Passage source
-------

C’est la meilleure décision que j’ai jamais
prise : arrêter là le massacre, me faire évacuer de ce parcours.
Ma sœur va chercher un des responsables.Il est
arrivé avec tout son matériel, a grimpé, m’a expliqué qu’il allait me descendre
en appel. Je précise qu’il doit y avoir 2,5m, 3 de hauteur tout au plus.
Le ridicule ne tue pas, la peur pourrait.
Curieusement, la manip de me lancer dans le vide
en rappel tenue par un gars qui a la moitié de mon âge et la moitié de mon
poids, ne me fait pas peur. La perspective d’avoir les deux pieds au sol sans
doute…
Une fois au sol, je retrouve quelques capacités
sociales :
- - ça vous arrive souvent d’évacuer des gens des parcours
comme ça ?
- - oui, on est là pour ça,
- - …
- - …mais du parcours enfants, c’est pas banal.
Voilà c’est dit.
Ce soir-là, dans l’équipe de l’Acrobranches au
moment du débrief de la journée, j’ai du faire le buzz.

-------

Enregistrements issus d'une source de données
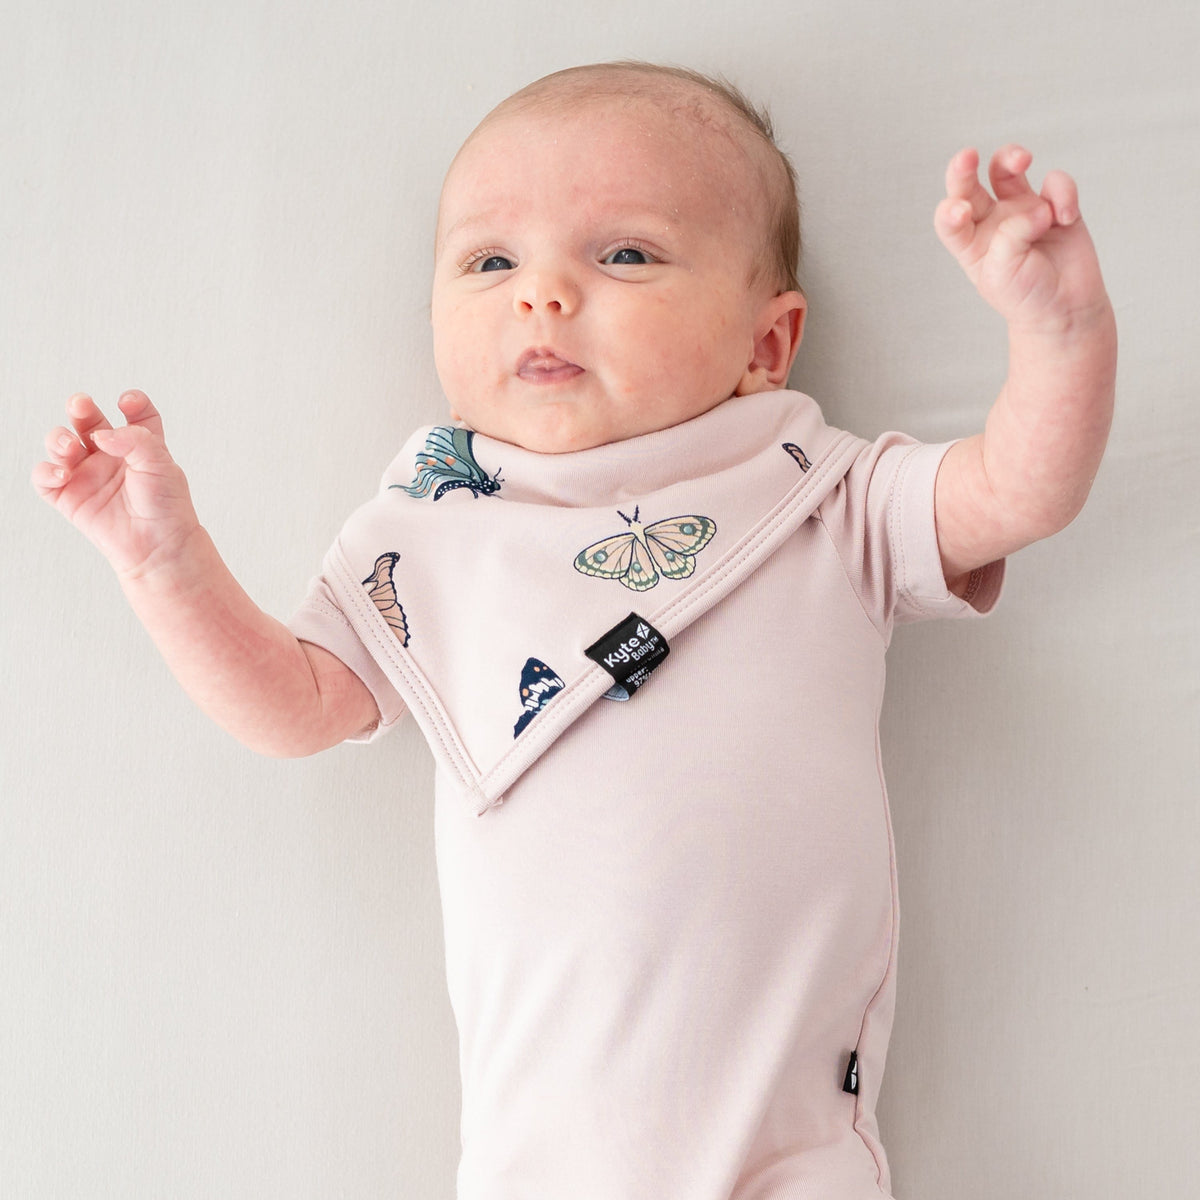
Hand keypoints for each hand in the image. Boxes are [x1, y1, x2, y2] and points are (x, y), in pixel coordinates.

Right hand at [32, 391, 201, 578]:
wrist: (159, 546)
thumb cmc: (166, 507)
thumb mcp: (161, 464)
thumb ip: (135, 439)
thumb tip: (103, 434)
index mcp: (140, 445)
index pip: (135, 415)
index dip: (132, 403)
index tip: (128, 402)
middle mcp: (111, 456)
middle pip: (89, 421)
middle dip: (80, 408)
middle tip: (81, 405)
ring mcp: (88, 474)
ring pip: (61, 443)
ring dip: (59, 438)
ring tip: (71, 447)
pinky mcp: (70, 497)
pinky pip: (45, 478)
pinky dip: (46, 472)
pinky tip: (61, 473)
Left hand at [934, 145, 1108, 333]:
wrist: (1065, 308)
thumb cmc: (1025, 295)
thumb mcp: (1003, 273)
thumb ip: (1010, 236)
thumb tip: (1037, 207)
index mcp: (969, 242)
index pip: (949, 218)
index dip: (949, 209)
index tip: (960, 211)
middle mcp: (991, 221)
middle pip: (970, 183)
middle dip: (964, 167)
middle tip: (968, 156)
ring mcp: (1022, 209)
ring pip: (1008, 169)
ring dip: (1011, 157)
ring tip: (1022, 161)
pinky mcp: (1055, 204)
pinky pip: (1055, 183)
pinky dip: (1063, 193)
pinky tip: (1066, 218)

-------

Problème à résoudre
Réécrivez, s'il vous plaît, le passage du récit d'accrobranche qui commence aux mots « Le ridicule ne » et s'arrête après « Voilà c’est dit. », en remplaçant « gars » par « garçon ».

Réponse rédigée
Le ridicule ne tue pas, la peur pourrait.
Curieusement, la manip de me lancer dans le vide
en rappel tenue par un garçon qui a la moitié de mon âge et la moitié de mon
poids, ne me fait pas peur. La perspective d’avoir les deux pieds au sol sans
doute…
Une fois au sol, je retrouve quelques capacités
sociales :
- - ça vous arrive souvent d’évacuer des gens des parcours
comme ça ?
- - oui, on est là pour ça,
- - …
- - …mais du parcours enfants, c’est pas banal.
Voilà c’est dit.